**WHAT TO PRODUCE**:
Reproduce exactly, and only, the lines below from the one containing "19: (3, 37)" through the one containing "41: (12, 44)".

**AVAILABLE RECORDS**:
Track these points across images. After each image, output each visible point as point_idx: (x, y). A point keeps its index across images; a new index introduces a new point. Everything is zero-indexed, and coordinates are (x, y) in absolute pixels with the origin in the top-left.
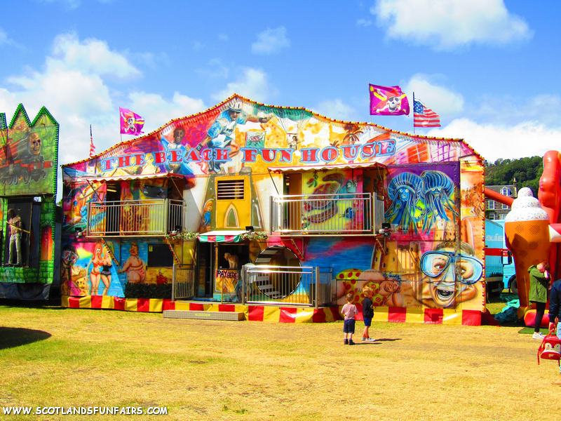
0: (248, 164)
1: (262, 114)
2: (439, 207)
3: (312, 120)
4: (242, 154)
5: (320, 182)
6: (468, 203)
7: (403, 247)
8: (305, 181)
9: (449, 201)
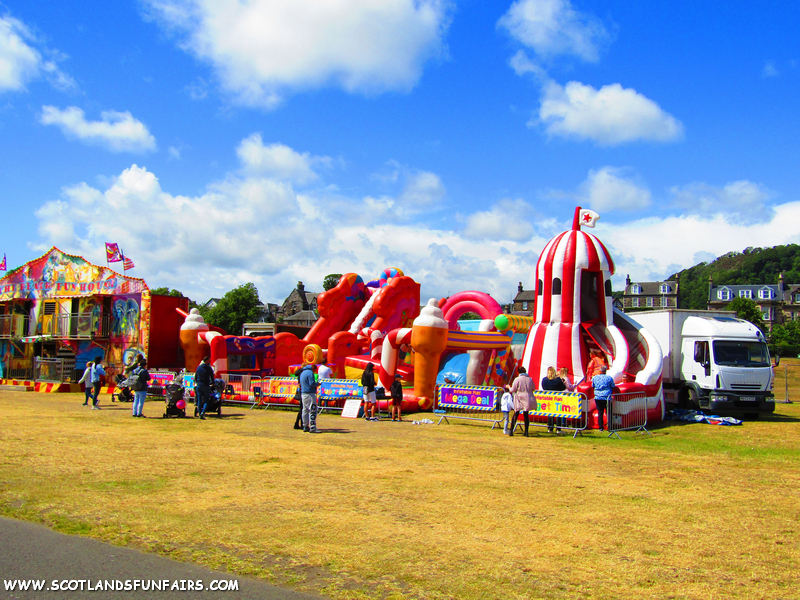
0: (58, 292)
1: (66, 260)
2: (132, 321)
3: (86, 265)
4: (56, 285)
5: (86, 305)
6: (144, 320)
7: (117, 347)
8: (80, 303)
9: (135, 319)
* * *
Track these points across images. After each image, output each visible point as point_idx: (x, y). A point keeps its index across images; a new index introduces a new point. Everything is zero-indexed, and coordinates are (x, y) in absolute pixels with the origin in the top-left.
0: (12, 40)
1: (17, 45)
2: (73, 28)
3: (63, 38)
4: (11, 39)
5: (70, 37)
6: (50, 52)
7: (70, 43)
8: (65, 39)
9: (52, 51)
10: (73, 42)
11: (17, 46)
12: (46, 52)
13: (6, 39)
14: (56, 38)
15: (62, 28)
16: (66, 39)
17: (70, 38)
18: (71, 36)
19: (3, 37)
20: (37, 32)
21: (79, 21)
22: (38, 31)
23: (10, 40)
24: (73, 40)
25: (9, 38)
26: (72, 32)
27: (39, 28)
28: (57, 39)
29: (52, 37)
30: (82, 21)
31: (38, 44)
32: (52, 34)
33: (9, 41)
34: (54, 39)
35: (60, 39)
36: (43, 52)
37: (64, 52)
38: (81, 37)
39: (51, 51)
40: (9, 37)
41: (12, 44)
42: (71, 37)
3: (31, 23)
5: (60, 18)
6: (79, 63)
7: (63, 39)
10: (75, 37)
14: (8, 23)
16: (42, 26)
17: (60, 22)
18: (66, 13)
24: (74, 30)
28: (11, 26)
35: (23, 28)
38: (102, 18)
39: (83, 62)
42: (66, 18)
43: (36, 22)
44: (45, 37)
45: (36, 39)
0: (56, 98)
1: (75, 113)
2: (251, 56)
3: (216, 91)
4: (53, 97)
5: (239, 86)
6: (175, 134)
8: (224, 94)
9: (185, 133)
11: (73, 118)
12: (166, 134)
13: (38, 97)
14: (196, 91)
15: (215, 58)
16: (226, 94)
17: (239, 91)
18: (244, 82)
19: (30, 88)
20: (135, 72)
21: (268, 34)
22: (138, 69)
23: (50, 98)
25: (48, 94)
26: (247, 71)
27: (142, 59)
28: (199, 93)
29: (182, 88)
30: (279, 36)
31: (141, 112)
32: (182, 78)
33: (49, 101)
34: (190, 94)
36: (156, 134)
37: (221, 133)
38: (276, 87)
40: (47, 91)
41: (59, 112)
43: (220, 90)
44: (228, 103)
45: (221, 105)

**EXERCISE RESPONSE**:
19: (3, 37)
20: (37, 32)
21: (79, 21)
22: (38, 31)
23: (10, 40)
24: (73, 40)
25: (9, 38)
26: (72, 32)
27: (39, 28)
28: (57, 39)
29: (52, 37)
30: (82, 21)
31: (38, 44)
32: (52, 34)
33: (9, 41)
34: (54, 39)
35: (60, 39)
36: (43, 52)
37: (64, 52)
38: (81, 37)
39: (51, 51)
40: (9, 37)
41: (12, 44)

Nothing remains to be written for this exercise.